Der Volksmusikwettbewerb spielt am Leben vorbei…

Das ganze Leben ist eigentlich ein Wettbewerb. Wir kämpfen um die Existenz, um Anerkennung, um Aufstieg, um Frauen oder Männer und letztlich um das Überleben.

Das ist der Wettbewerb mit dem – oder im Leben. Es ist eigentlich ein ständiges Kräftemessen. Und – es gibt keine Jury, die Zeit ist der Kampfrichter. Wir messen uns immer am Anderen und setzen dabei nicht nur Kenntnisse und Kräfte ein, sondern auch unseren Charme, Charakter, unser Aussehen, Größe oder Schläue sowie die Lebenserfahrung. In jedem Beruf und auch als Berufsmusiker sind wir an diesem Wettbewerb beteiligt. Das ist aber der Wettbewerb, den wir eigentlich nicht meinen, wenn wir Wettbewerb sagen.

Der Wettbewerb als das Spiel der Spiele

Der von uns heute diskutierte „Wettbewerb“ gehört in die Kategorie der Spiele. Spiele sind die unproduktive Seite des Lebens. Sie sollen Erheiterung sein, Gewinner und Verlierer einbeziehen, Fertigkeiten spielerisch erproben und messen.

Mit diesen beiden Formen von Wettbewerb – einmal Lebenskampf, einmal Spiel – können wir sehr wohl umgehen. Wir bringen weder die „Miss World“ mit unserer Ehefrau noch den eben erst gekrönten Küchenchef des Jahres mit den Kochkünsten unserer eigenen Mutter in Verbindung. Hier Spiele – und hier das Leben, so sagen wir uns und messen diesem Spielen den entsprechenden Stellenwert bei.

Lebensinhalt entfernt sich vom Leben?

Nicht alle Menschen aber können und wollen diese beiden Dinge auseinanderhalten. So kommt es, dass der Wettbewerb oftmals zum Lebens­inhalt wird und sich trotzdem vom Leben entfernt. Dann gibt es Gewinner, die im Leben kläglich scheitern. Manches Mal vermissen wir bei Spitzensportlern die sportliche Haltung. Daran können wir den Unterschied zwischen Wettbewerb als Spiel und Wettbewerb im Leben erkennen.

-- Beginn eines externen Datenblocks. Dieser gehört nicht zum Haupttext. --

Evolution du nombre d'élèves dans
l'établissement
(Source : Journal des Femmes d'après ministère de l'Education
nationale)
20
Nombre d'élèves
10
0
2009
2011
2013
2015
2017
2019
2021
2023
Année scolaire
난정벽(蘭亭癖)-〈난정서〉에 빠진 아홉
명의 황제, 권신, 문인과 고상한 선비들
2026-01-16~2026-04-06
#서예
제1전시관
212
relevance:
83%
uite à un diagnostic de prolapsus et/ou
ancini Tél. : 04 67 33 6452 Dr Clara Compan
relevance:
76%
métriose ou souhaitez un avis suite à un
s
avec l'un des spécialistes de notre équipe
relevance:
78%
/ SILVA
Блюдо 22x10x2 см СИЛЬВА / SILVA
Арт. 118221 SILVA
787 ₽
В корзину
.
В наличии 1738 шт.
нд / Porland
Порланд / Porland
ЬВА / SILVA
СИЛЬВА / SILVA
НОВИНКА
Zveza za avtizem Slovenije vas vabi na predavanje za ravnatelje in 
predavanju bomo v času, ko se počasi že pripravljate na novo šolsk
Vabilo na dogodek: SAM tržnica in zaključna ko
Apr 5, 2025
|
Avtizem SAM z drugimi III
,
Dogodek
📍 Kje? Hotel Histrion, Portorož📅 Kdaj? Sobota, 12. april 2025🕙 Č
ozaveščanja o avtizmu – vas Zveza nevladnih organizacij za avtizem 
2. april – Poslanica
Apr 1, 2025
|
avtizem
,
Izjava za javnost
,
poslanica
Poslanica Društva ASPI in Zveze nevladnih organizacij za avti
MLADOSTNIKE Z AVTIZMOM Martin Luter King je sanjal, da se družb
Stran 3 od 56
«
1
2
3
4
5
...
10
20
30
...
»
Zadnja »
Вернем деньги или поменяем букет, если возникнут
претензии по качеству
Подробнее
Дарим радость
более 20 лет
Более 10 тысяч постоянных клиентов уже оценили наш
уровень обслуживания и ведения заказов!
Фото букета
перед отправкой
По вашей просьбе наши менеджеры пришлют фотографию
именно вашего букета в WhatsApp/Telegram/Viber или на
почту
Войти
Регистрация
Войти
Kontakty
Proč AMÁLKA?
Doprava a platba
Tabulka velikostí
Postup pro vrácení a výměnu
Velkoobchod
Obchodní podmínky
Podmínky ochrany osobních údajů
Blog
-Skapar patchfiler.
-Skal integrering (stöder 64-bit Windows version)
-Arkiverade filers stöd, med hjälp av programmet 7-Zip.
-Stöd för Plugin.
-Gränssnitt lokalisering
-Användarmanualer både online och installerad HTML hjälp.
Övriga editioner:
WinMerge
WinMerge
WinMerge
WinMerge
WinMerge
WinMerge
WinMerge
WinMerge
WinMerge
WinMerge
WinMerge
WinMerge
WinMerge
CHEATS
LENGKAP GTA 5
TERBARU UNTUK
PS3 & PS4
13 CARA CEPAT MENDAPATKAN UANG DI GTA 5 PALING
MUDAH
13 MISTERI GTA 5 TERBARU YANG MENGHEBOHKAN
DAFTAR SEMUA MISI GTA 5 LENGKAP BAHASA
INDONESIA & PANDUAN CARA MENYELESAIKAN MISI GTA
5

Der Berufsmusiker ist vorerst einmal dem Wettbewerb im Leben ausgesetzt. Die Teilnahme an Instrumental-Wettbewerben innerhalb dieser Hochkunst sind zwar Spiele, haben aber den Ernst des „Wettbewerbes im Leben“. Und die Volksmusik?

Sie hat – wie wir wissen – eigene Lebensgesetze. Die Bewertung dieser Volksmusik findet eben im Leben statt bzw. müsste im Leben stattfinden.

Warum entstehen also solche Wettbewerbe?

Zumeist nicht, um den Sieger zu ermitteln, sondern um der armen Volksmusik unter die Arme zu greifen. Das Spiel soll möglichst viele Musikanten an einen Ort bringen, dazu noch zwei Tage kostenloses Musikprogramm bieten und soll auch eine mediale Reaktion auslösen. Immer wieder ist zu beobachten: Die Volksmusik-Liebhaber sind mit der da und dort lebenden Volksmusik nicht zufrieden, solange sie nicht aus der Anonymität herausgeholt und einem größeren Publikum präsentiert wird. Mit dem Wettbewerb demonstriert man auch Stärke und öffentlichkeitswirksame Auftritte, sichert da und dort auch die nötigen Mittel aus öffentlicher Hand.

Wer bewertet Volksmusik?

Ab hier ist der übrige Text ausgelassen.